I believe there are background tasks which need a bit of computational power but which are at the same time not important enough to de facto block the UI (by consuming too much CPU in a separate thread) and Android currently has no obvious priority to assign to these, so in my view, this is one of the best priorities you can assign to such a task.
If you can use a HandlerThread it's easy to achieve:
ht = new HandlerThread("thread name", THREAD_PRIORITY_BACKGROUND + THREAD_PRIORITY_MORE_FAVORABLE);
ht.start();
h = new Handler(ht.getLooper());
If you want to go with AsyncTask, you can still do
protected final YourResult doInBackground(YourInputs... yis) {
Process.setThreadPriority(THREAD_PRIORITY_BACKGROUND + THREAD_PRIORITY_MORE_FAVORABLE);
...
}
but be aware that the underlying implementation may reuse the same Thread object for different tasks, for the next AsyncTask, or whatever. It seems that Android simply resets the priority after doInBackground() returns, though.
Of course, if your UI really consumes CPU and you want more power for your task at the same time, taking it away from the UI, you can set another priority, maybe up to Process.THREAD_PRIORITY_FOREGROUND.
AsyncTask runs at a lower priority to help making sure the UI thread will remain responsive.
Despite the performance hit, you do want to do this in the background. Play nice, and others will play nice with you.

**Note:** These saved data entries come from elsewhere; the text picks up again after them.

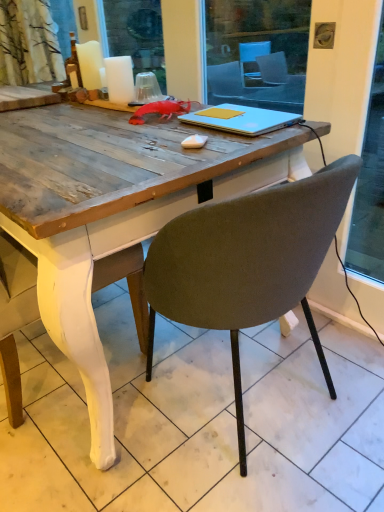
You are a GUI agent. You are given a task and a screenshot of the screen. Output one action in this format:
    pyautogui.click(x=<x>, y=<y>)
    Task: Click on the white matte candle at upper left, which is the 1th candle from front to back
    The height and width of the screenshot is (512, 384).
    Given the screenshot: What is the action you would take?
    pyautogui.click(x=119, y=79)

Measure the distance between white matte candle at upper left, the second candle from the front, and camera.

6.25 feet.

The width and height of the screenshot is (384, 512). Identify the location of silver metallic laptop at center, the 1th notebook in the bottom-to-top sequence. (241, 119).

Between matte gray chair at center and white matte candle at upper left, placed as the 2th candle when sorted from left to right, which one has larger size?

matte gray chair at center is bigger.

Which object is closer to the camera, matte gray chair at center or white matte candle at upper left, placed as the 2th candle when sorted from left to right?

Positioned in front is matte gray chair at center.

Does matte gray chair at center appear on the right side of white matte candle at upper left, which is the 1th candle from front to back?

Yes, matte gray chair at center is to the right of white matte candle at upper left, which is the 1th candle from front to back.

From a real-world perspective, is matte gray chair at center positioned above or below white matte candle at upper left, which is the 1th candle from front to back?

From a real-world perspective, matte gray chair at center is physically below white matte candle at upper left, which is the 1th candle from front to back.

Considering the points (92, 57) and (297, 181), which point is behind, point (92, 57) or point (297, 181)?

Positioned behind is point (92, 57).

Is matte gray chair at center a part of white matte candle at upper left, the second candle from the front?

No, matte gray chair at center is not a part of white matte candle at upper left, the second candle from the front.

How distant is white matte candle at upper left, arranged as the 2th candle when viewed from the right, from matte gray chair at center?

A distance of 4.50 feet exists between white matte candle at upper left, arranged as the 2th candle when viewed from the right, and matte gray chair at center.

From the image's perspective, is white matte candle at upper left, which appears as the 1th candle when viewed from the left, above or below matte gray chair at center?

Clearly, from the image's perspective, white matte candle at upper left, which appears as the 1th candle when viewed from the left, is above matte gray chair at center.

Looking at this image, can you confirm if matte gray chair at center is wider than silver metallic laptop at center, the 1th notebook in the bottom-to-top sequence?

Correct, the width of matte gray chair at center exceeds that of silver metallic laptop at center, the 1th notebook in the bottom-to-top sequence.

Can you tell me how much matte gray chair at center and silver metallic laptop at center, marked as the 2th notebook in a top-to-bottom arrangement, differ in facing direction?

90 degrees separate the facing orientations of matte gray chair at center and silver metallic laptop at center, marked as the 2th notebook in a top-to-bottom arrangement.

Where is `notebook that is the 1st object located above the matte gray chair at center (from the image's perspective)`? The height and width of the screenshot is (512, 384). notebook that is the 1st object located above the matte gray chair at center (from the image's perspective) is located at coordinates tap(241, 119).

Would you say silver metallic laptop at center, marked as the 2th notebook in a top-to-bottom arrangement, is part of matte gray chair at center's contents?

Indeed, silver metallic laptop at center, marked as the 2th notebook in a top-to-bottom arrangement, is located within matte gray chair at center.

Is yellow matte notebook at center, the first notebook when ordered from top to bottom, located outside silver metallic laptop at center, the 1th notebook in the bottom-to-top sequence?

No, yellow matte notebook at center, the first notebook when ordered from top to bottom, is not entirely external to silver metallic laptop at center, the 1th notebook in the bottom-to-top sequence.

In the scene shown: Is yellow matte notebook at center, which is the 2th notebook from bottom to top, at the left side of silver metallic laptop at center, marked as the 2th notebook in a top-to-bottom arrangement?

Correct, you'll find yellow matte notebook at center, which is the 2th notebook from bottom to top, to the left of silver metallic laptop at center, marked as the 2th notebook in a top-to-bottom arrangement.

At what (x,y) coordinates should I click in order to perform the action: click on notebook lying on the right of yellow matte notebook at center, which is the 2th notebook from bottom to top. Please return your answer as a coordinate pair (x, y). Looking at the image, I should click on (241, 119).

Which object is wider, yellow matte notebook at center, the first notebook when ordered from top to bottom, or silver metallic laptop at center, the 1th notebook in the bottom-to-top sequence?

silver metallic laptop at center, the 1th notebook in the bottom-to-top sequence, is wider.

Considering the sizes of objects matte gray chair at center and yellow matte notebook at center, which is the 2th notebook from bottom to top, in the image provided, who is shorter, matte gray chair at center or yellow matte notebook at center, which is the 2th notebook from bottom to top,?

yellow matte notebook at center, which is the 2th notebook from bottom to top.

Is matte gray chair at center at the left side of yellow matte notebook at center, which is the 2th notebook from bottom to top?

No.

Where is `chair in front of the yellow matte notebook at center, the first notebook when ordered from top to bottom`? This screenshot has height=512, width=384. chair in front of the yellow matte notebook at center, the first notebook when ordered from top to bottom is located at coordinates (247, 262).

Does silver metallic laptop at center, the 1th notebook in the bottom-to-top sequence, come behind white matte candle at upper left, which is the first candle from right to left?

No, silver metallic laptop at center, the 1th notebook in the bottom-to-top sequence, is closer to the camera.

From the image's perspective, who appears lower, silver metallic laptop at center, the 1th notebook in the bottom-to-top sequence, or white matte candle at upper left, placed as the 2th candle when sorted from left to right?

From the image's view, silver metallic laptop at center, the 1th notebook in the bottom-to-top sequence, is below.

From a real-world perspective, is silver metallic laptop at center, the 1th notebook in the bottom-to-top sequence, over white matte candle at upper left, the 2th candle when ordered from back to front?

No, from a real-world perspective, silver metallic laptop at center, the 1th notebook in the bottom-to-top sequence, is not on top of white matte candle at upper left, the 2th candle when ordered from back to front.

Is white matte candle at upper left, which is the 1th candle from front to back, not close to silver metallic laptop at center, marked as the 2th notebook in a top-to-bottom arrangement?

Actually, white matte candle at upper left, which is the 1th candle from front to back, and silver metallic laptop at center, marked as the 2th notebook in a top-to-bottom arrangement, are a little close together.

Considering the relative sizes of white matte candle at upper left, the 2th candle when ordered from back to front, and silver metallic laptop at center, marked as the 2th notebook in a top-to-bottom arrangement, in the image provided, is white matte candle at upper left, the 2th candle when ordered from back to front, thinner than silver metallic laptop at center, marked as the 2th notebook in a top-to-bottom arrangement,?

Correct, the width of white matte candle at upper left, the 2th candle when ordered from back to front, is less than that of silver metallic laptop at center, marked as the 2th notebook in a top-to-bottom arrangement.

Locate an element on the screen. the 1st candle counting from the left of the silver metallic laptop at center, the 1th notebook in the bottom-to-top sequence is located at coordinates (119, 79).

Is silver metallic laptop at center, marked as the 2th notebook in a top-to-bottom arrangement, at the back of white matte candle at upper left, the 2th candle when ordered from back to front?

white matte candle at upper left, the 2th candle when ordered from back to front, does not have its back to silver metallic laptop at center, marked as the 2th notebook in a top-to-bottom arrangement.

This screenshot has width=384, height=512. What are the coordinates of `chair in front of the white matte candle at upper left, placed as the 2th candle when sorted from left to right` in the screenshot? It's located at (247, 262).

Since I don't know what this is for, I can't suggest an alternative. My first reaction was that it's odd that you're trying to reformat HTML on a phone device. It's a phone, not a quad-core with oodles of RAM. Is it possible to do the reformatting in a web service and display the result on the phone?
u need to call final String str = fx.execute. you should not call doinbackground directly from ui thread.